The better choice would be not to publish those sorts of claims if there is not a clear methodology that explains how the number was achieved.

proc0•8mo ago
Explains a lot.
snkzxbs•8mo ago
I don’t believe that datum for a second considering how big their existing code bases are.
omneity•8mo ago
It doesn’t have to be contiguous AI-written chunks. This could also mean X% accepted AI suggestions on Y% codebase where X*Y < 30%.

AI suggestions can also be as simple as autocomplete and still be counted for the sake of engagement metrics.

Oh and in enterprise settings and especially MS shops Github Copilot is being pushed everywhere, (forceful) adoption rates are much higher than the market average.

Hydraulix989•8mo ago
Right, they're not going to want to risk breaking legacy application behavior.
pier25•8mo ago
I don't believe it either but they probably meant 30% of the code committed not of their total codebase.
gorjusborg•8mo ago
By trying to understand, I believe you are expending more thought and effort by far than was made to make the statement.
dessimus•8mo ago
If any line of any codebase was written by AI, then up to 30% can be true, in the way that my ISP will claim ~900 Mbps still qualifies as up to 2 Gbps.
whobre•8mo ago
And 75% of my code was “written” by copy/pasting…
CyberMacGyver•8mo ago
Based on how overzealous these models[0] are to over engineer a solution it’s not surprising. I would imagine the real number is significantly lower.

[0] Claude 3.7 in my recent experience

williamtrask•8mo ago
If this isn’t jumping the shark it’s darn close.
lotsoweiners•8mo ago
Technically 0.5% qualifies as up to 30% to the marketing crowd.
andsoitis•8mo ago
> Satya Nadella said that 20%-30% of code inside the company’s repositories was “written by software”

and

> The Microsoft CEO said the company was seeing mixed results in AI-generated code across different languages, with more progress in Python and less in C++.
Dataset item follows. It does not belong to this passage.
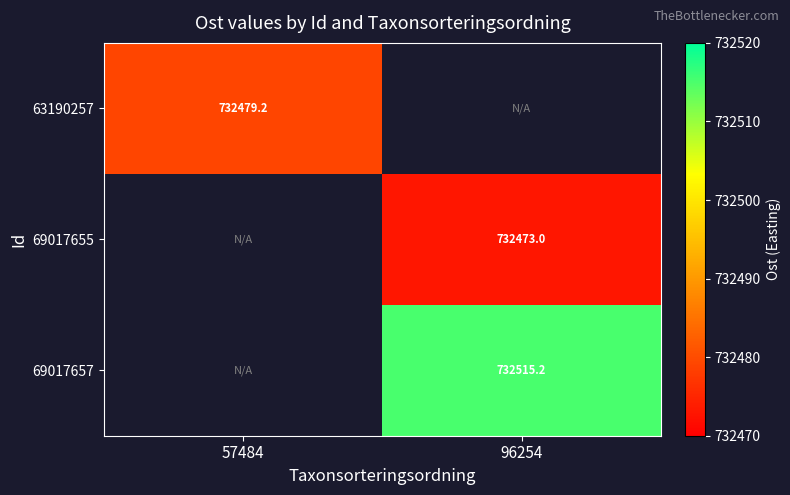

How many series are shown in this chart?

3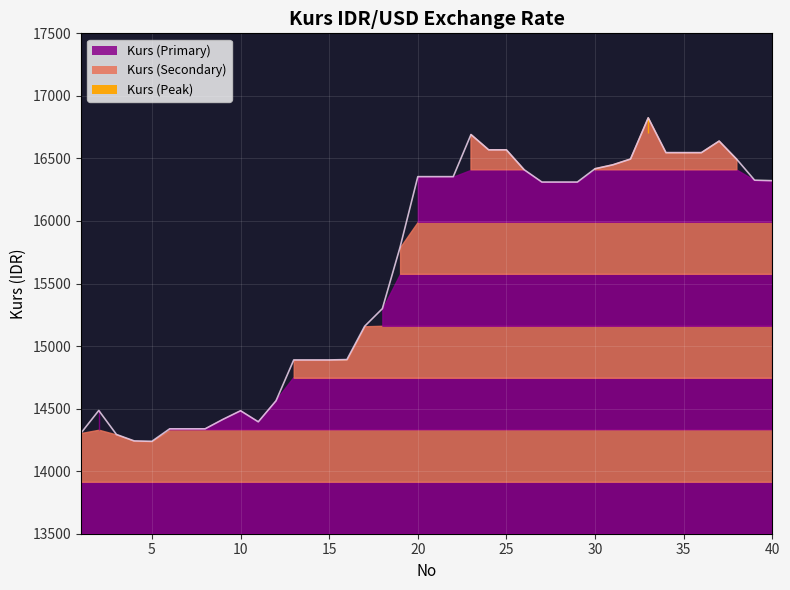

What is the sum of all values?

624079.0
So the CEO of Microsoft is saying that 20 - 30% of their code is being produced by computer systems that write poor code?

A4ET8a8uTh0_v2•8mo ago
Honestly, it is disappointing. Even joke jobs are taken away by LLMs. For shame.
mech422•8mo ago
So was it AI or code gen tools (interfaces generators, scaffolding, etc ?)
methuselah_in•8mo ago
Horrible why would you not let people eat on earth and in the name of saving you take away jobs. Let the AI because helpful as a tool to help people not to just take away jobs.
maronato•8mo ago
> Microsoft CEO Satya Nadella said that 20%-30% of code inside the company’s repositories was “written by software” — meaning AI

Does it mean AI though? Lots of lines in repositories are generated by software that isn’t AI. Dependency lock files, proto files, etc

IMO the wording is intentionally misleading.

karmakaze•8mo ago
Lot of leeway there. Almost 100% of my source is written by my text editor.
returnInfinity•8mo ago
Doesn't mean 30% more productivity
bananapub•8mo ago
the actual quote (https://www.nbclosangeles.com/news/business/money-report/sat...):

> "I'd say maybe 20%, 30% of the code that is inside of our repos today and some of our projects are probably all written by software," Nadella said during a conversation before a live audience with Meta CEO Mark Zuckerberg.
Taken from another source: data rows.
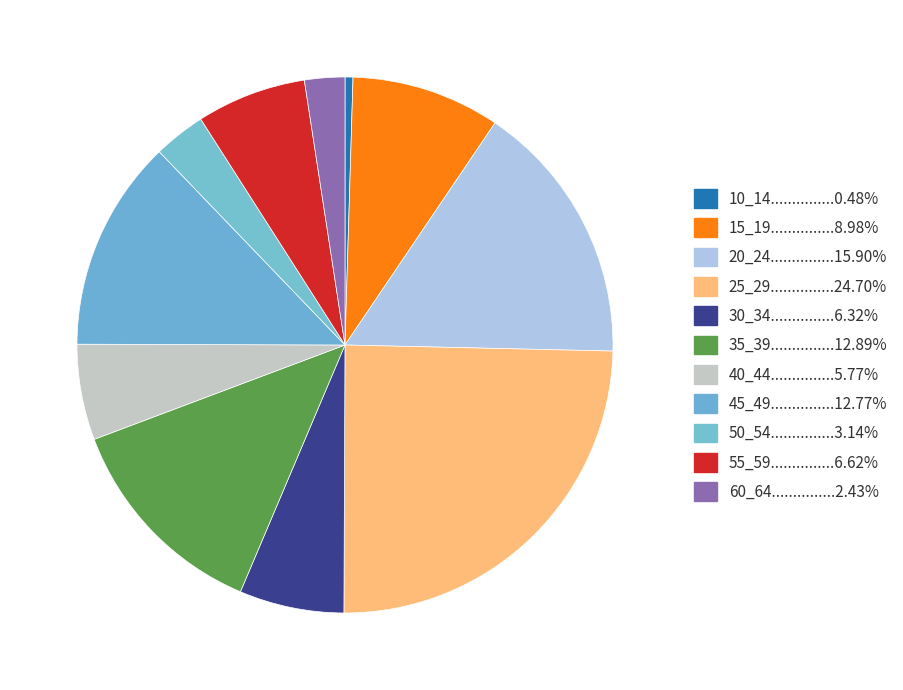

Count the number of slices in the pie.

11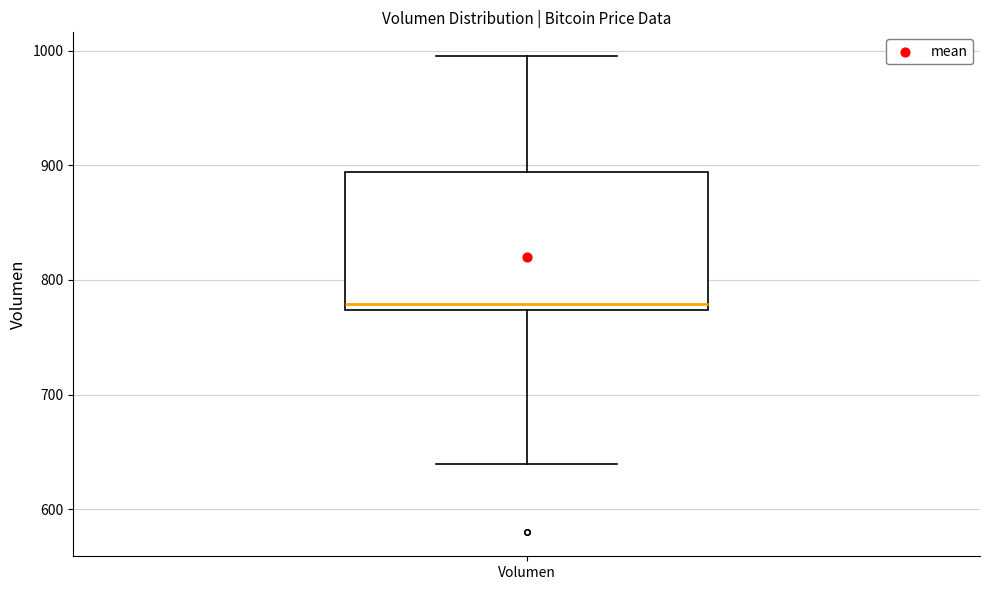

Transcribe this box plot: give where the median line is, the range the box spans, and where the two whiskers end, as read against the y-axis. The values are not printed on the chart, so give them approximately, as read against the axis.

median 780, box 770 to 890, whiskers 640 to 1000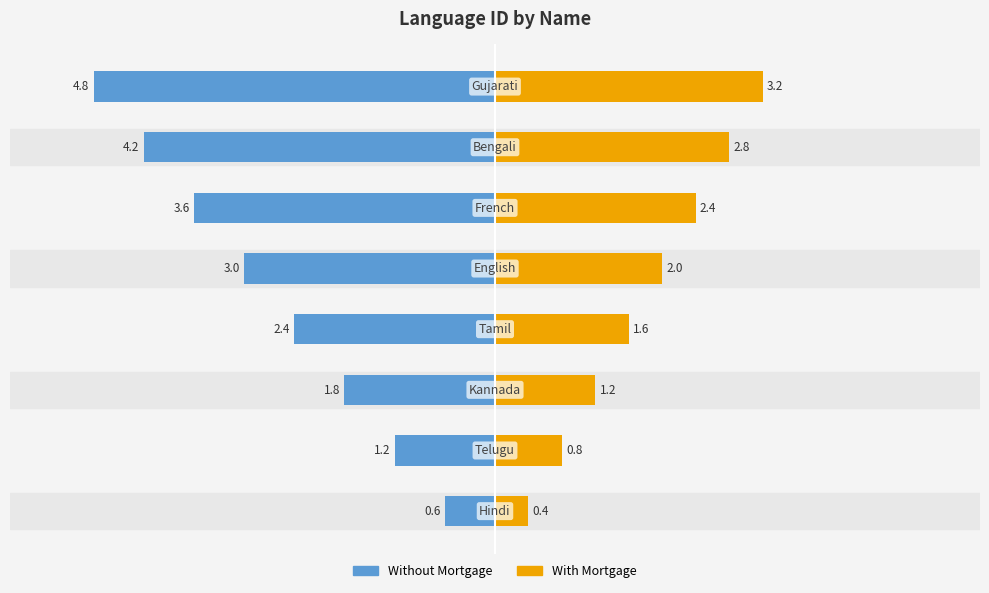

What is the difference between the highest and lowest values at 4?

5.0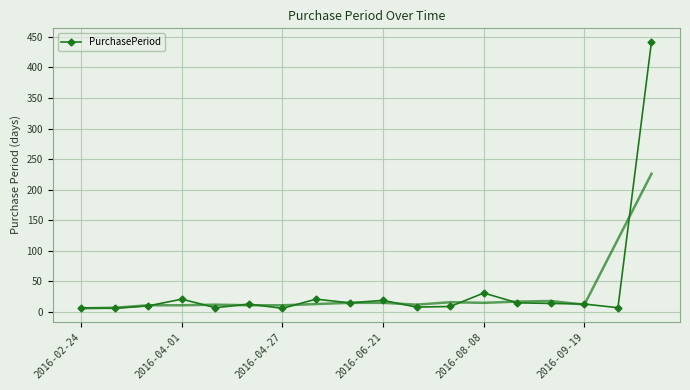

True or false: PurchasePeriod has more than 2 interior local peaks.

True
which is clearly untrue, one assumes he meant "20%, 30% written since 2023 was partially generated by an LLM operated by a developer", but that doesn't sell stock.

masteruvpuppetz•8mo ago
My current VBA coding is all generated by Chat-GPT/Claude/Deepseek.
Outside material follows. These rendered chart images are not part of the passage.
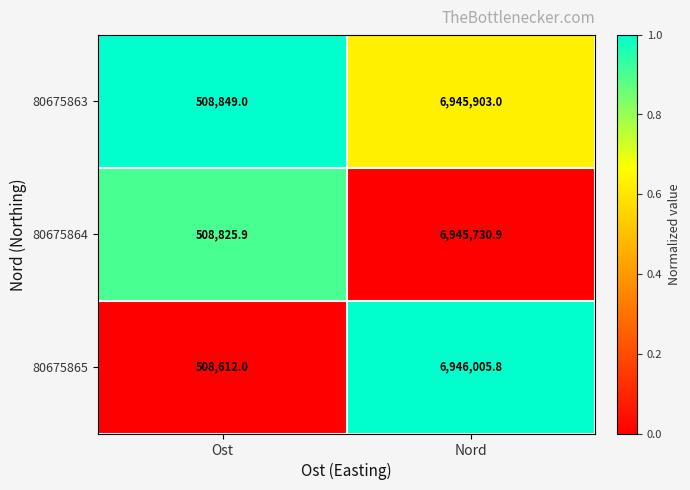

Is it true that 80675864 equals 306863.2 at Ost?

False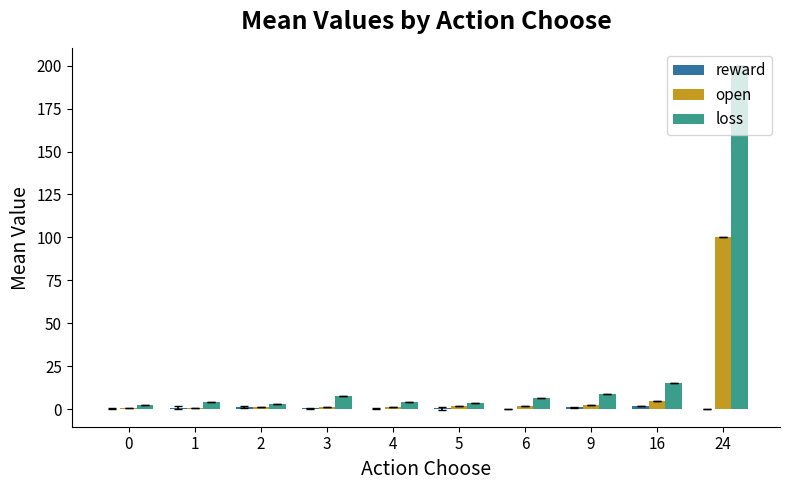

At which category is the sum across all series the highest?

24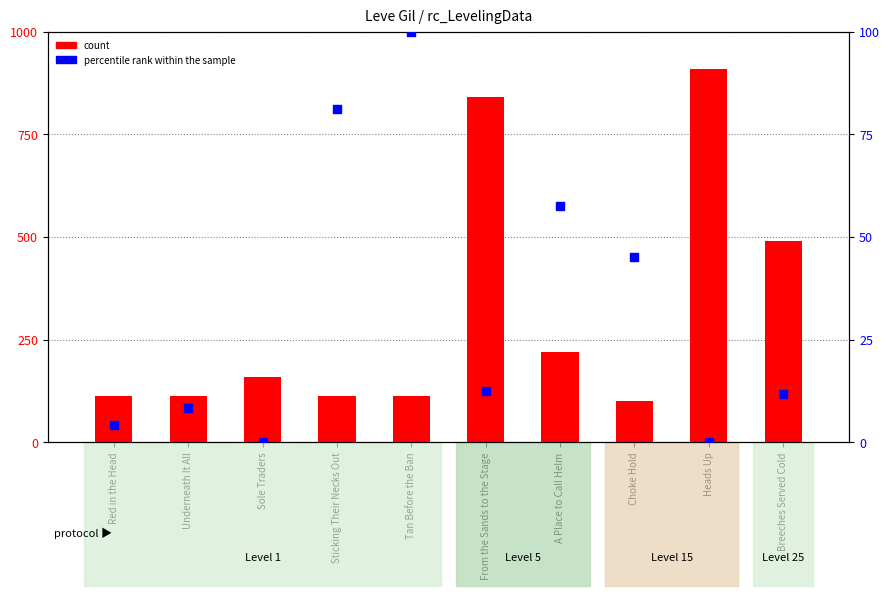

Which series has the largest Y range (max minus min)?

count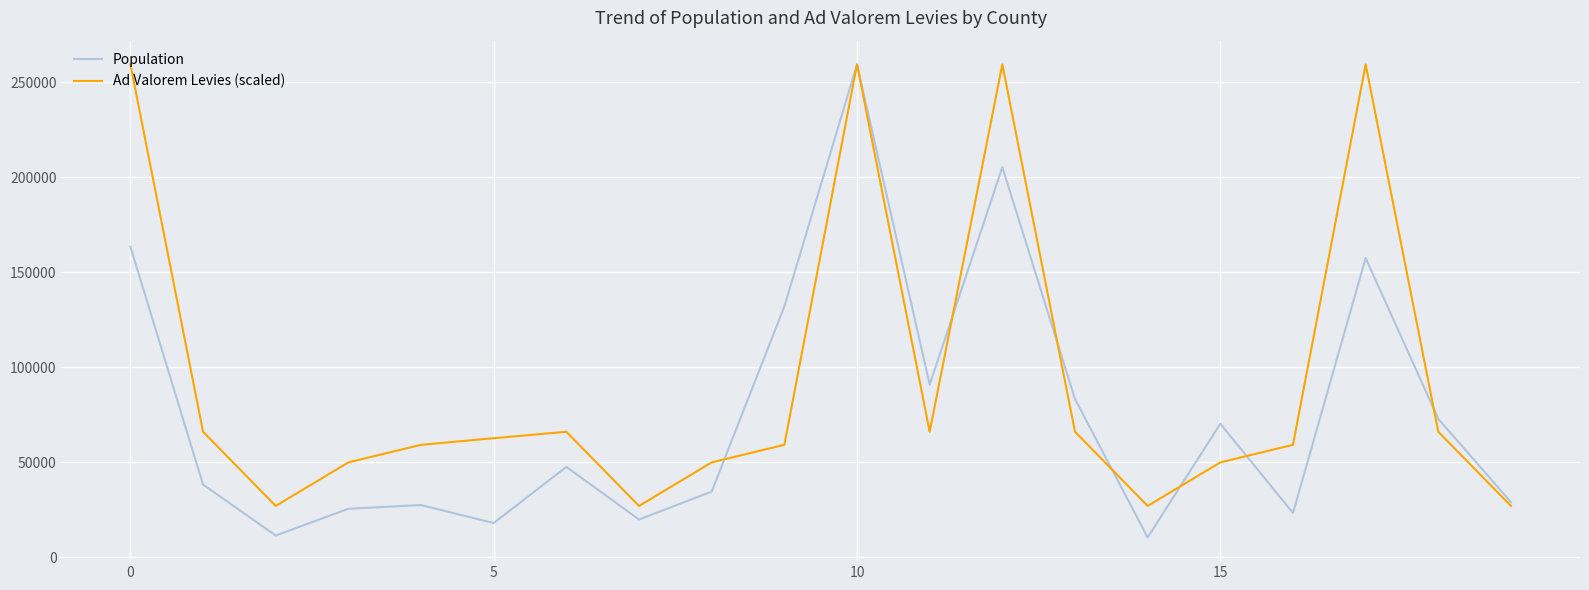

Which series has the largest total across all categories?

Ad Valorem Levies (scaled)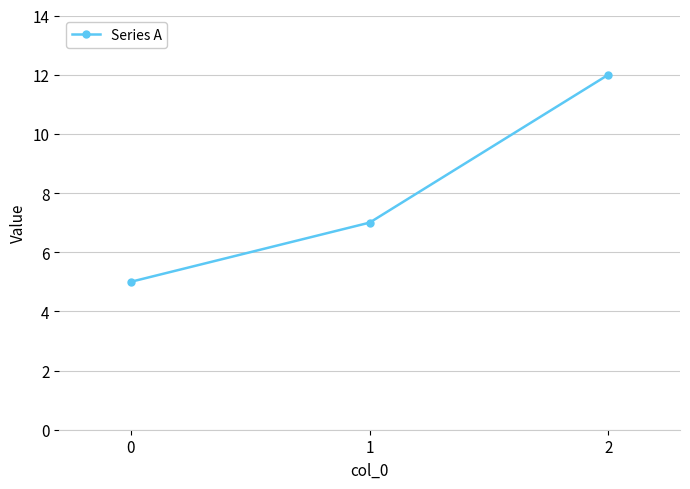

Is it true that the value at 0 is 3?

False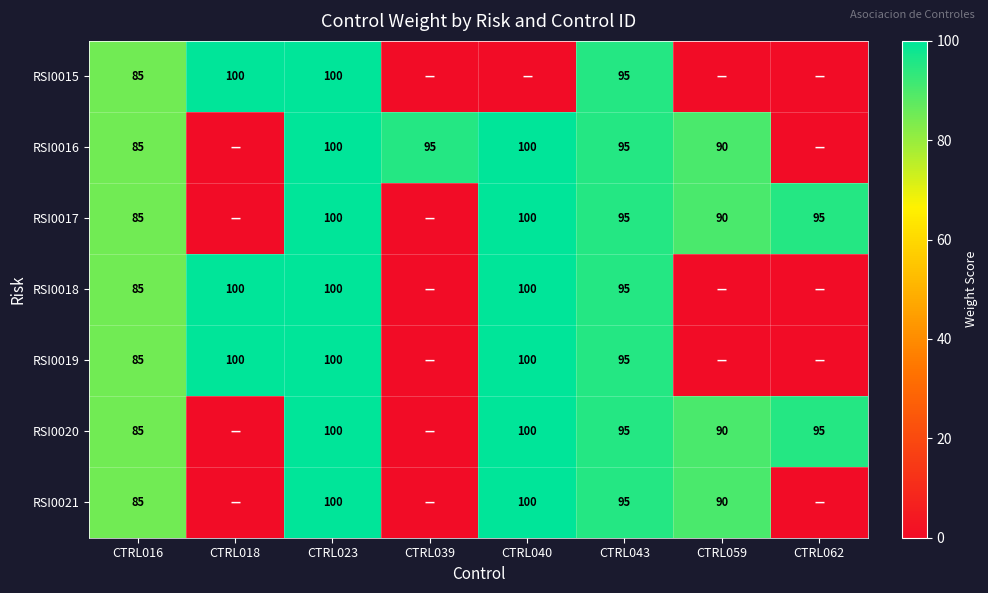

What is the total value across all series at CTRL016?

595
There is no use of writing VBA these days :@

Ekaros•8mo ago
Generated by software -> generated by AI seems huge logical leap. Then again maybe it can be for given meaning of "AI".

Not that 30% of code being automatically generated from templates or in some algorithmic way seem unbelievable. There is likely lot of code that could be generated by other code and it might even be reasonable choice.